Tuesday, June 16, 2009

tug-o-war

As I prepare to head to North Africa on July 4th, I find myself torn between two worlds: the material and the spiritual.

I live in the material, I breathe in the spiritual. (Living as in physically existing - the cold, hard reality. Breathing as in spiritually existing - for it is God Himself who gives me each breath.)

My idle time is spent in the material, when perhaps it should be spent in the spiritual. I work hard at trivial tasks of no eternal value and neglect to spend time with God in His word. It's easier to facebook (or blog - yikes!) for an hour instead of confessing and bearing my soul in prayer to my Abba...

As I pray for God to prepare my heart for my coming trip, I am flooded with the memories I made there last year. My heart breaks again, I long for nothing more than to be there among the poor, I find myself longing for a life free from the wealth and prosperity of America... But then again, I find myself spending time looking at elaborate house plans of which I would like to build a new home, I get emails about Victoria Secret's upcoming Semi-Annual Sale, I think about how I don't have enough shirts that are appropriate for North Africa and how I should hit the local Target and Kohl's, and, if I'm feeling lucky, New York and Co. (because they're my favorite).
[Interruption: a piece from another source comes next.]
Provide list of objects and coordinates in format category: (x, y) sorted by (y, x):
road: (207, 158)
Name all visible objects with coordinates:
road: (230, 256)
This desperate tugging at my heart strings back and forth between two vastly different approaches to life has me feeling a mess! But... I don't think it's inherently wrong to want material things. Maybe this is what Jesus meant when he specified that "the love of money is the root of all evil," not the money itself. But still, this small voice inside me keeps asking, "Why trust me with money at all, God?"